I was so pleased to know that Hannahs was from the Binghamton area that I went right out and got one of the only cards of him that I know that exists, from one of my favorite sets, the 1980 TCMA Albuquerque Dukes set. That's the card you saw at the top of the post.
This is another good part of the internet. I can order up cards like that in an instant.
Not long after I received that Hannahs card, another Hannahs card arrived at my door. You'll see that in a later post, but that is yet another good part of the internet, people sending me cards through the connections I have made online.
So what else good did the internet offer? In my research on Hannahs, I had learned that he started with the Expos and was the first Expos pitcher to pitch a win in Olympic Stadium. What else was there about him? I needed to know.
It didn't take me long to turn up what's bad about the internet.
Hannahs is now known as the father of Dusty Hannahs, who starred in basketball for the University of Arkansas and was the topic of discussion during the NCAA Tournament last March. That was when the homemade card of Gerry Hannahs showed up on the TV screen from CBS.
CBS was discussing Dusty's dad and the family's athletic genes. It was then that Dusty relayed a story to a reporter about how a couple of times when he was growing up, when Gerry felt like Dusty hadn't performed well in a basketball game, that dad would lock Dusty out of the house, leaving only a basketball for additional practice outside.
Dusty wasn't bitter in telling the story. It was an interesting bit of color. But a slew of internet parents pounced immediately, screaming "CHILD ABUSE!" The outrage was in full effect, which is why when I did a search for Gerry Hannahs, one of the first things that the internet gave me was: "Did Dusty Hannah's dad commit child abuse ..."
For heaven's sake, internet.
Gerry Hannah's parenting style in this particular instance may not have been mine, but I would never judge anyone over a single, relayed, out-of-context story, let alone spew my opinions all over the interwebs.
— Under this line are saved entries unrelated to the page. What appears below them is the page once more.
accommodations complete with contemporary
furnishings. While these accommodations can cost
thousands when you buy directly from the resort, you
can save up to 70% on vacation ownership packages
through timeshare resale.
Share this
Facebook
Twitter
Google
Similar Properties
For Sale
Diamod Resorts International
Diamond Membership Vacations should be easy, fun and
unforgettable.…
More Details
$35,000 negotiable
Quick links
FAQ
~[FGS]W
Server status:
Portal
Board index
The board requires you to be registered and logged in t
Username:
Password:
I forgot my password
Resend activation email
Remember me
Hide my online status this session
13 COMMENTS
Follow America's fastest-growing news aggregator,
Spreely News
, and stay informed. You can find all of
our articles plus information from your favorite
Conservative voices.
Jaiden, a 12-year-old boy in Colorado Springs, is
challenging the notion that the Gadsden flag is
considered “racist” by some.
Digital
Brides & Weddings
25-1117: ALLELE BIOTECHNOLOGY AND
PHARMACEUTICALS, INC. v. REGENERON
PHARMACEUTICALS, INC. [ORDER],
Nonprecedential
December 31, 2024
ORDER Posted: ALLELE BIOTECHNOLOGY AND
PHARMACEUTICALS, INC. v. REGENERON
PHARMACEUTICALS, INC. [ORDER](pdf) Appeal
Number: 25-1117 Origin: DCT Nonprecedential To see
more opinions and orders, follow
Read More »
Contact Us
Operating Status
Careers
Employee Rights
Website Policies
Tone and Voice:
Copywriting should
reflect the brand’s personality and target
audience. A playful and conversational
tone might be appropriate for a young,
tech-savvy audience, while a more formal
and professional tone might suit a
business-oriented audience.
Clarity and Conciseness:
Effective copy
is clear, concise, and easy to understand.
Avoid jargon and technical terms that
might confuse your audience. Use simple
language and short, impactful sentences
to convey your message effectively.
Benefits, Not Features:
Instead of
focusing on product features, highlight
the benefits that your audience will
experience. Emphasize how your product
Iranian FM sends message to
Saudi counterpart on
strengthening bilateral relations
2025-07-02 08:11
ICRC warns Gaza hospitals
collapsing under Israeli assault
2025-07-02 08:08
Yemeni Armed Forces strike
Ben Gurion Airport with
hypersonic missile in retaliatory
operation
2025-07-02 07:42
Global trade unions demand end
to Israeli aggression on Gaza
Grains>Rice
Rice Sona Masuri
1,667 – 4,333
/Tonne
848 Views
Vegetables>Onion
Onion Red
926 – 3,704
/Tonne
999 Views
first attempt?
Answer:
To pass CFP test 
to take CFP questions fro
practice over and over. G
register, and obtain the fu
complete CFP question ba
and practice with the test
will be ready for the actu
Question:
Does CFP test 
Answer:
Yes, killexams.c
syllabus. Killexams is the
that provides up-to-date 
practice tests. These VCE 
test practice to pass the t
What right do I have to say anything about that?
And that is why I hate the internet. So much judgment. So much judgment of people who those doing the judging don't even know.
It's tasteless. It's ugly. It doesn't make anyone look good, most of all the person doing the judging. And I see it on the internet every day.
If the FCC in all of its wisdom could erase all of the online judging while it attacks net neutrality then that might be one good thing in this very bad move.
But even with all of the garbage I have to see, I still consider the internet more good than bad and why net neutrality must remain.
I have my Gerry Hannahs card and I have the internet to thank for it.